Lors de ses voeux à la presse, Nicolas SARKOZY, dans un curieux mélange des genres consistant à s’adresser aux journalistes à la fois comme président de l’UMP et comme ministre de l’intérieur, a consacré une longue partie de son discours à la réforme de nos institutions politiques.
La C6R doit d’abord se réjouir que le président du principal parti de droite, également n°2 du gouvernement et, en fait, chef de la majorité parlementaire, fasse de la question institutionnelle l’une des priorités de l’agenda politique de 2007.
Pourtant, la C6R ne peut que s’inquiéter des propositions de M. Sarkozy qui mélange allégrement mécanismes du régime présidentiel (le pouvoir de gouvernement au président élu au suffrage direct) et du régime parlementaire (ledit président étant aussi responsable de son action devant les chambres), sans que le Premier ministre, réduit au rôle de secrétaire général du Gouvernement, ne disparaisse...
On voit bien le but recherché par le ministre de l’intérieur : concentrer tous les pouvoirs une fois élu.
Et on ne peut que partager la réaction d’Arnaud Montebourg :
"Les projets institutionnels de Monsieur Sarkozy traduisent la dérive autoritaire et dangereuse du personnage.
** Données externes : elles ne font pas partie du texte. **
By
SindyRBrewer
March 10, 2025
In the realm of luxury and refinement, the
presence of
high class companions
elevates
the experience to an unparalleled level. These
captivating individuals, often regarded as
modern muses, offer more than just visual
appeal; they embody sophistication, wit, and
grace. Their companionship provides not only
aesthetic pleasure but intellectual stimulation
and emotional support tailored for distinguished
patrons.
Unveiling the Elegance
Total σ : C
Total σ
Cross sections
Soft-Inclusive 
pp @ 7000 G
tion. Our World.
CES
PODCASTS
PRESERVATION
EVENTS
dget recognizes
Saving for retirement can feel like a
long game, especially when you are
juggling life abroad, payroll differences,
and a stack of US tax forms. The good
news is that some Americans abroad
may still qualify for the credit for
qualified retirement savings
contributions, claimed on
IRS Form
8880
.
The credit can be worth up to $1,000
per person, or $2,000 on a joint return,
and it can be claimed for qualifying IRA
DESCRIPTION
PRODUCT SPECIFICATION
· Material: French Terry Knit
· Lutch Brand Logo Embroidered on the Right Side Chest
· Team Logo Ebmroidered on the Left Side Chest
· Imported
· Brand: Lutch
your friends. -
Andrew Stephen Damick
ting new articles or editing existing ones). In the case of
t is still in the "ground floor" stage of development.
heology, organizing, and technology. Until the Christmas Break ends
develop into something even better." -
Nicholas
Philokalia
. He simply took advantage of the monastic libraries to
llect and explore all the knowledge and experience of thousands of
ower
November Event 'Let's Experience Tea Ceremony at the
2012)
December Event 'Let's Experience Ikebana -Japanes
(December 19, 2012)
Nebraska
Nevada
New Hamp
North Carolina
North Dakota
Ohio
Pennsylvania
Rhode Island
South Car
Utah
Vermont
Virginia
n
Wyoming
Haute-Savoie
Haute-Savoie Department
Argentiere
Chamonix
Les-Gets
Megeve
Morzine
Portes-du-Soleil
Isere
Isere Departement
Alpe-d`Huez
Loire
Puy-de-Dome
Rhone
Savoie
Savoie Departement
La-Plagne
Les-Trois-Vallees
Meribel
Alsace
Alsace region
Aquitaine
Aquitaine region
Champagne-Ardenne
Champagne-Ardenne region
Concentration des pouvoirs, non renforcement des contre pouvoirs, le régime présidentiel selon l’inspiration sarkozyste est le contraire d’une augmentation de la démocratie dans notre pays."
Si toute la classe politique aujourd’hui, à l’exception d’un dernier carré de fidèles du chef de l’Etat, milite pour une profonde réforme de nos institutions, le clivage entre partisans d’un régime parlementaire moderne et ceux d’un régime présidentiel autoritaire est profond.
Les projets des candidats à l’élection présidentielle devront faire un choix clair.